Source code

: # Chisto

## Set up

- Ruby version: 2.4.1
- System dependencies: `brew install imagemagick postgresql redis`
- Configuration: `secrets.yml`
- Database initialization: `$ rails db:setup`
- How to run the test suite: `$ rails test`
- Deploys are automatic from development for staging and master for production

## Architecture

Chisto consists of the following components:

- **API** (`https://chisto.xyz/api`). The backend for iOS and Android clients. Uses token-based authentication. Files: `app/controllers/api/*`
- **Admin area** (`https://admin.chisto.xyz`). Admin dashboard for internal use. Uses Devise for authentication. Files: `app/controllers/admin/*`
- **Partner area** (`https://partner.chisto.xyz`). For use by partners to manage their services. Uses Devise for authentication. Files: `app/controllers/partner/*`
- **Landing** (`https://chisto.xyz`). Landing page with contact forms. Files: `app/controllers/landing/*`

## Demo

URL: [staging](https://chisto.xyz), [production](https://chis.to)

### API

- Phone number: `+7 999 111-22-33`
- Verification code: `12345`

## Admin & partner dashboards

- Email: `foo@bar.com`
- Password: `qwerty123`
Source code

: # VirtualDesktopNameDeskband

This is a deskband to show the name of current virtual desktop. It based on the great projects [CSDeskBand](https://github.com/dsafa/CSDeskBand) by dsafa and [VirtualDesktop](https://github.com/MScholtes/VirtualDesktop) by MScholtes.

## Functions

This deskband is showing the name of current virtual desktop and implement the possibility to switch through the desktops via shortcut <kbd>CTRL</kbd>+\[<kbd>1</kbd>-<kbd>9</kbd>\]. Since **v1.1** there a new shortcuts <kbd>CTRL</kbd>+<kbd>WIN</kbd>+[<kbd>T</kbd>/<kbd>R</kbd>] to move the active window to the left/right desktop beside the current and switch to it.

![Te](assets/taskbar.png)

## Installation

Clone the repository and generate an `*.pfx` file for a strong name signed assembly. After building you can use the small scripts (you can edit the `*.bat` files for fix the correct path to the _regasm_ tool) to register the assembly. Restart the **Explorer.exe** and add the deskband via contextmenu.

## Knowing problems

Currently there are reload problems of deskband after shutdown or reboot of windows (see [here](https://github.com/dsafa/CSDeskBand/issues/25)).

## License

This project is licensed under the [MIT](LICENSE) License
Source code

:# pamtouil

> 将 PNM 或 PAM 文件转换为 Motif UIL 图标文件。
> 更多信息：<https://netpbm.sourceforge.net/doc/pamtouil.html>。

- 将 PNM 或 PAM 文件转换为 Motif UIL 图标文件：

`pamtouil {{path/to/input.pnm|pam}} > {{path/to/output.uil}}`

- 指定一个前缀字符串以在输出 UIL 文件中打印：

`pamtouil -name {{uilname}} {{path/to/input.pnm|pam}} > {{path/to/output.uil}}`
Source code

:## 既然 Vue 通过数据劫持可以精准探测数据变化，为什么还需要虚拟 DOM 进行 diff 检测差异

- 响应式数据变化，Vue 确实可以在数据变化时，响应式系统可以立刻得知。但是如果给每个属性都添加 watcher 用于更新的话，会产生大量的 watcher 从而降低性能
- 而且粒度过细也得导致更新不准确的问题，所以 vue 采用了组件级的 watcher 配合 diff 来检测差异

□ □ □ □ □

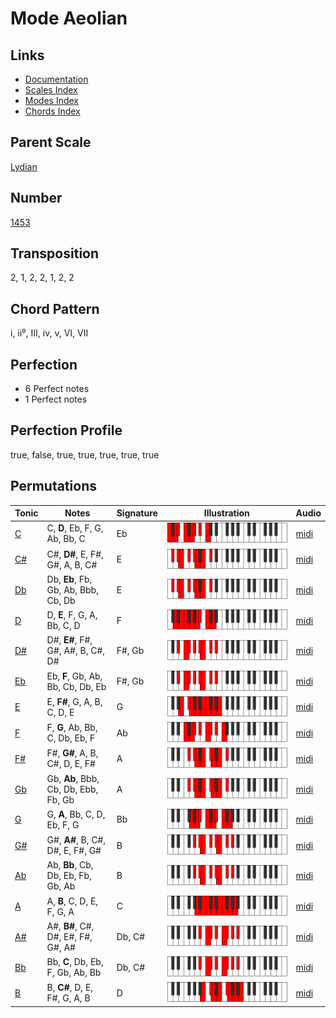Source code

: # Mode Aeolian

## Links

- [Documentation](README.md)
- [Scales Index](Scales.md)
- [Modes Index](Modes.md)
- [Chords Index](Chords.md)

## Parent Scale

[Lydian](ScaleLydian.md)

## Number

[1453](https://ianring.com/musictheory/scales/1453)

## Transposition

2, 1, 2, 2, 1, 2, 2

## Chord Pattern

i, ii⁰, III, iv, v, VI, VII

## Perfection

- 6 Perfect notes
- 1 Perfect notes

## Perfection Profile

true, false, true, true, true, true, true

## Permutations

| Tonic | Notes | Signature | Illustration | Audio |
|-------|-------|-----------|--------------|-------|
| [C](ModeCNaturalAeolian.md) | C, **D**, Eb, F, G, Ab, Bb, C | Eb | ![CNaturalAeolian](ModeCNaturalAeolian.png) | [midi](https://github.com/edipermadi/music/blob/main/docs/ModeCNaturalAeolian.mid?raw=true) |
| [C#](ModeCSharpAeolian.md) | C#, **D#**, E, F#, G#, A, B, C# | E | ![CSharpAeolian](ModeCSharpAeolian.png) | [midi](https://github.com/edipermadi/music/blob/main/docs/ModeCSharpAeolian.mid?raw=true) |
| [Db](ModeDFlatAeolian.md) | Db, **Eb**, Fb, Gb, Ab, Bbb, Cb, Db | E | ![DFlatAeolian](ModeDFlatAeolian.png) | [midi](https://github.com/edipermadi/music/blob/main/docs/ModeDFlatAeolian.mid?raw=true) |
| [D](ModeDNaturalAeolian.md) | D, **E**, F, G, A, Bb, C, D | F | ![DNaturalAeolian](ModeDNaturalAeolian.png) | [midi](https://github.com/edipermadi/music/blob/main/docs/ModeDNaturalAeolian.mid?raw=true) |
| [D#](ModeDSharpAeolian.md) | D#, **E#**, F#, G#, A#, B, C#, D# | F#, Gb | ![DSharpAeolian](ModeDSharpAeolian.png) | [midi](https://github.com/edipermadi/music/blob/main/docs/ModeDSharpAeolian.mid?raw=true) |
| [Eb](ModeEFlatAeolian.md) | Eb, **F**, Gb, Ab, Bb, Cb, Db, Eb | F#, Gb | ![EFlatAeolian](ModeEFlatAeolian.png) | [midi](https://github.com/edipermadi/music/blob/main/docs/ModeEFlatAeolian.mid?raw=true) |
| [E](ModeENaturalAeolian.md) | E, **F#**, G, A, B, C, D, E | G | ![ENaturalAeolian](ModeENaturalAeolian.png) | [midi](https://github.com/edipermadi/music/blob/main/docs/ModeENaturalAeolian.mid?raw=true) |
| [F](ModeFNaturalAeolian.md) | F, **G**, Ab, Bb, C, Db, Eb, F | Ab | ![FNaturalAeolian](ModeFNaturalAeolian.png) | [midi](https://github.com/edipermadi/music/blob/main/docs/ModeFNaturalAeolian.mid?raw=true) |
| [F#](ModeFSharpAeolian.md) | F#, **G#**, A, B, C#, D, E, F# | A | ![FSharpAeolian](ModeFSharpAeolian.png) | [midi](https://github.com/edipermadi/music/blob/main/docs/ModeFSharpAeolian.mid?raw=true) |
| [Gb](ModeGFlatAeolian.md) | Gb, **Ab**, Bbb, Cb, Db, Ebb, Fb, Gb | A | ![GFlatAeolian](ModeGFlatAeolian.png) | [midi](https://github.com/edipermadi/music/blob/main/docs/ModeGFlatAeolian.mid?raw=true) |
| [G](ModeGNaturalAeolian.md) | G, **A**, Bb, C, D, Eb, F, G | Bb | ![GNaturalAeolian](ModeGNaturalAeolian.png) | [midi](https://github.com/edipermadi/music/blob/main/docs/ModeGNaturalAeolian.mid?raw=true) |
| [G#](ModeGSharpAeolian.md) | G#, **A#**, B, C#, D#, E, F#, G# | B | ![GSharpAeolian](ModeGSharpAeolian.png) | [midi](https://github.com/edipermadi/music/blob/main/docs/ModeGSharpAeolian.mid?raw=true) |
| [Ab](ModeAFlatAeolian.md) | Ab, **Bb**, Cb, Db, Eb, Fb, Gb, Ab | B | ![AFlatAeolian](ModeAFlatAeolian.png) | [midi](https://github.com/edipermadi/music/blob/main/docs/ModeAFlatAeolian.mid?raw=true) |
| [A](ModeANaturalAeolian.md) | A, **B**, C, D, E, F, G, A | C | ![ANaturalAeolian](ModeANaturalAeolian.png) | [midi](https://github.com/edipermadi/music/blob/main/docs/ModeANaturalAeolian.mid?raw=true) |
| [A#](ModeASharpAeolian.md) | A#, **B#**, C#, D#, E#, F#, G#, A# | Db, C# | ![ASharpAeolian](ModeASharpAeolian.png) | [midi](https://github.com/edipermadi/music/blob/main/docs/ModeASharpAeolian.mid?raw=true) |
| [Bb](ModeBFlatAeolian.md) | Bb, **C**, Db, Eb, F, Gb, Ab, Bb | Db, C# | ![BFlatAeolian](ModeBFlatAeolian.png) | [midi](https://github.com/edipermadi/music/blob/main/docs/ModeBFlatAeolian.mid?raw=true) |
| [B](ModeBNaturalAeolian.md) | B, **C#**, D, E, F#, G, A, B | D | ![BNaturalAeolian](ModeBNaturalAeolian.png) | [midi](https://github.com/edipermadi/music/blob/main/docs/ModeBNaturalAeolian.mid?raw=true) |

□ □ □ □ □

Task item → Copy out, exactly and alone, the lines of the entries above between the ones holding "B | ![AFlatAeolian](ModeAFlatAeolian.png)" and "D | ![BNaturalAeolian](ModeBNaturalAeolian.png)", inclusive.

Answer area →
| [Ab](ModeAFlatAeolian.md) | Ab, **Bb**, Cb, Db, Eb, Fb, Gb, Ab | B | ![AFlatAeolian](ModeAFlatAeolian.png) | [midi](https://github.com/edipermadi/music/blob/main/docs/ModeAFlatAeolian.mid?raw=true) |
| [A](ModeANaturalAeolian.md) | A, **B**, C, D, E, F, G, A | C | ![ANaturalAeolian](ModeANaturalAeolian.png) | [midi](https://github.com/edipermadi/music/blob/main/docs/ModeANaturalAeolian.mid?raw=true) |
| [A#](ModeASharpAeolian.md) | A#, **B#**, C#, D#, E#, F#, G#, A# | Db, C# | ![ASharpAeolian](ModeASharpAeolian.png) | [midi](https://github.com/edipermadi/music/blob/main/docs/ModeASharpAeolian.mid?raw=true) |
| [Bb](ModeBFlatAeolian.md) | Bb, **C**, Db, Eb, F, Gb, Ab, Bb | Db, C# | ![BFlatAeolian](ModeBFlatAeolian.png) | [midi](https://github.com/edipermadi/music/blob/main/docs/ModeBFlatAeolian.mid?raw=true) |
| [B](ModeBNaturalAeolian.md) | B, **C#**, D, E, F#, G, A, B | D | ![BNaturalAeolian](ModeBNaturalAeolian.png) | [midi](https://github.com/edipermadi/music/blob/main/docs/ModeBNaturalAeolian.mid?raw=true) |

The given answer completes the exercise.